Cependant, cette relation n’est pas déterministe. Des politiques budgétaires, monétaires et financières bien conçues peuvent contrecarrer et réduire ces risques imbriqués et contribuer à transformer le cercle vicieux fait de liens entre les secteurs de l’économie en un cercle vertueux.

Parmi les politiques pouvant faire une différence cruciale, on peut citer celles qui ciblent le lien entre la santé financière des ménages, des entreprises et du secteur financier. Par exemple, en réponse aux premiers confinements et aux restrictions imposées à la mobilité, de nombreux gouvernements ont soutenu les ménages et les entreprises par des transferts d’argent et des outils de politique financière tels que les moratoires sur la dette.
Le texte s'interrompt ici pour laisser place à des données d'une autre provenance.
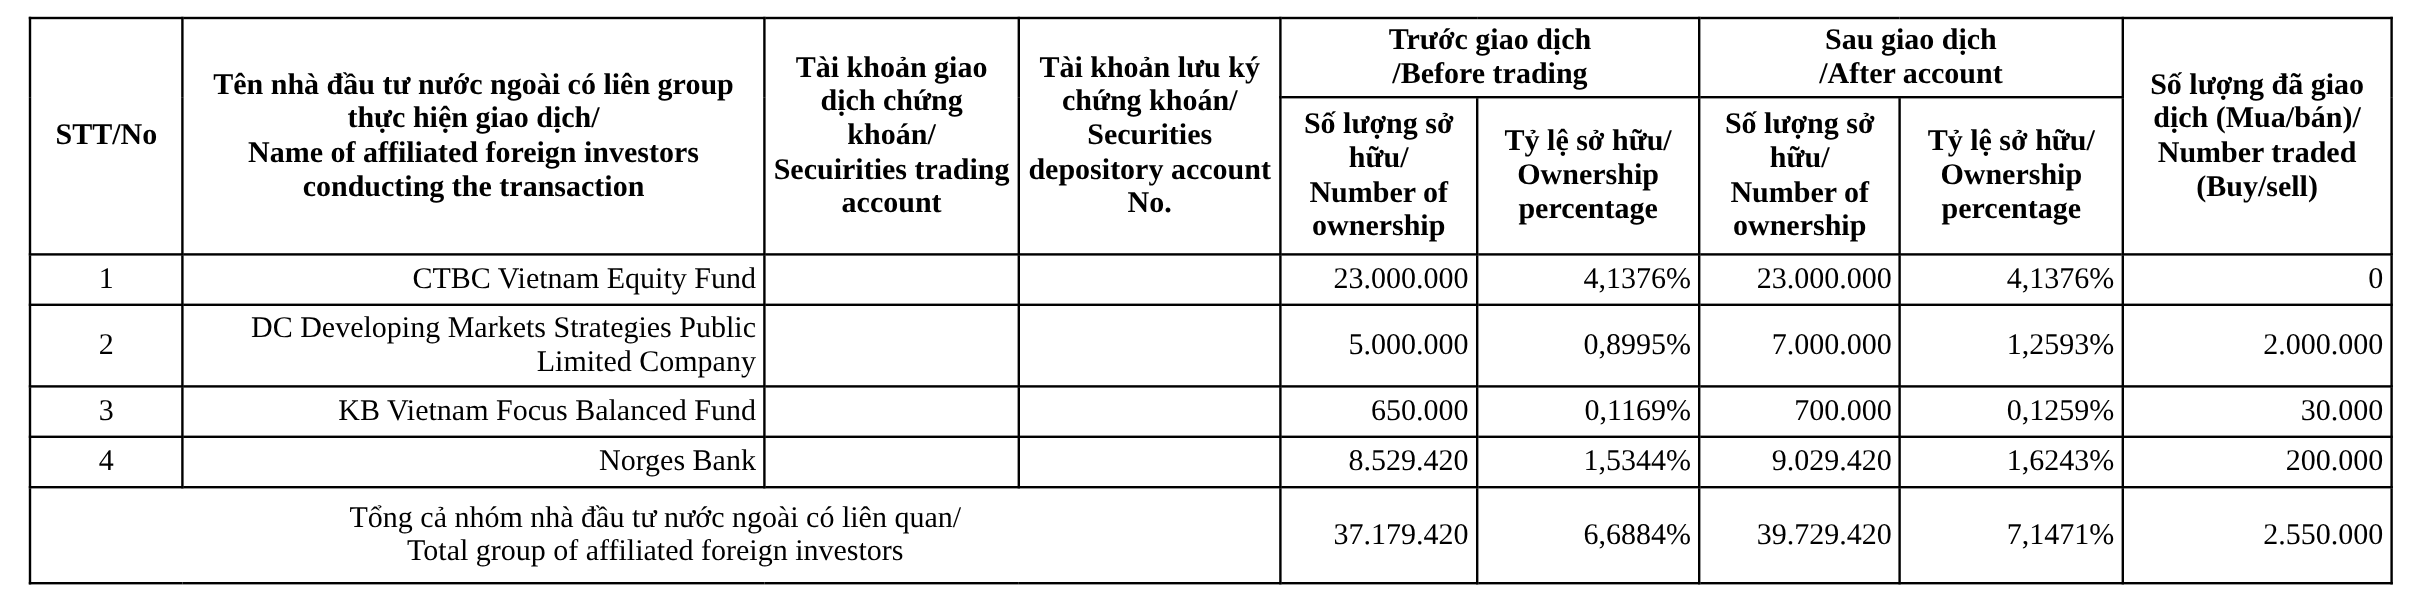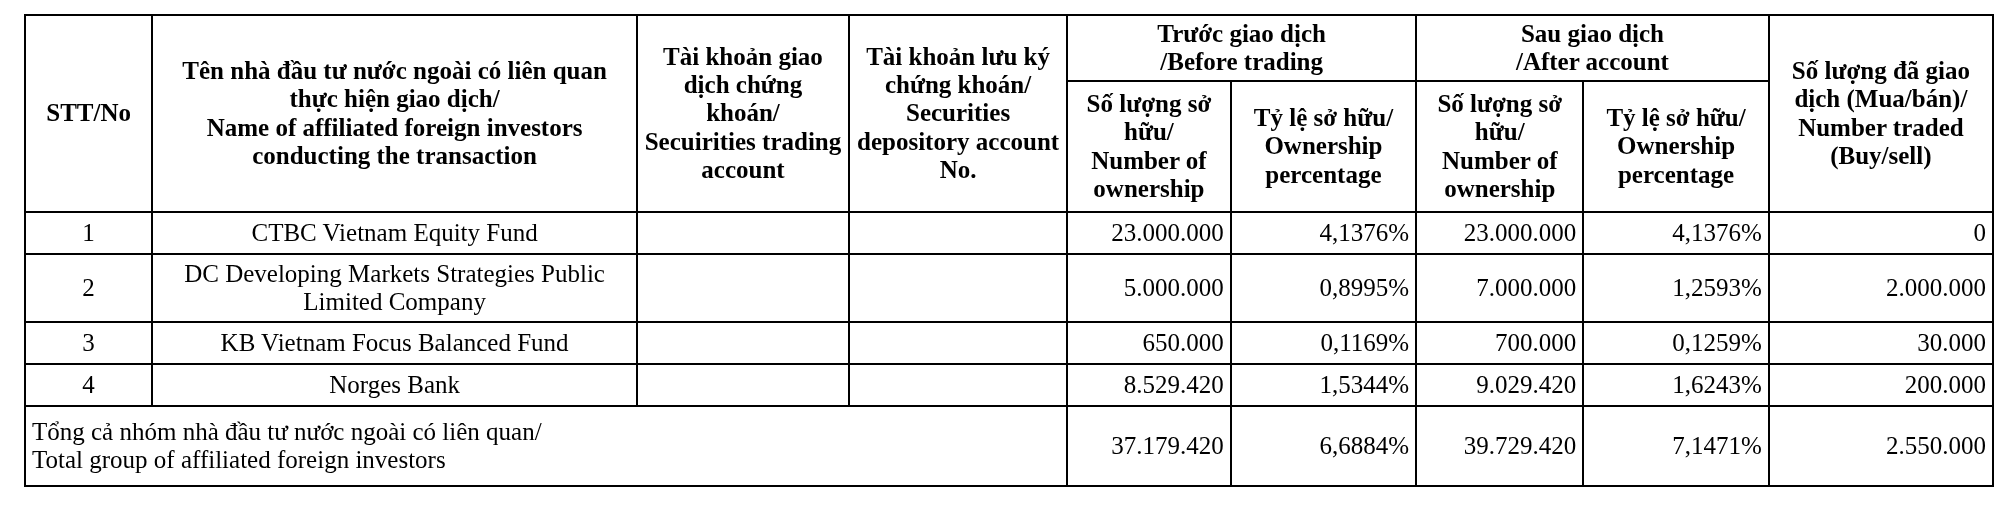"Tên nhà đầu tư nước" div.vi { text: quan -> group }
Ces programmes ont apporté un soutien indispensable aux ménages et aux petites entreprises et ont contribué à éviter une vague d’insolvabilités qui aurait pu mettre en péril la stabilité du secteur financier.

De même, les pouvoirs publics, les banques centrales et les autorités de régulation ont fait appel à divers outils de politique générale pour venir en aide aux institutions financières et empêcher les risques dans le secteur financier de se propager à d’autres parties de l’économie. Les banques centrales ont abaissé les taux d’intérêt et assoupli les conditions de liquidité, ce qui a facilité le refinancement des banques commerciales et d’institutions financières non bancaires telles que les établissements de microfinance, leur permettant ainsi de continuer à fournir des crédits aux ménages et aux entreprises.

La réponse à la crise devra également inclure des politiques qui tiennent compte des risques découlant des niveaux élevés de la dette souveraine afin de garantir que les pouvoirs publics préservent leur capacité à soutenir efficacement la reprise. Il s’agit d’une priorité d’action importante, car des niveaux élevés d’endettement public réduisent la capacité des gouvernements à investir dans des filets de sécurité sociale susceptibles de contrer l’impact de la crise sur la pauvreté et les inégalités et d’apporter un soutien aux ménages et aux entreprises en cas de revers pendant la reprise.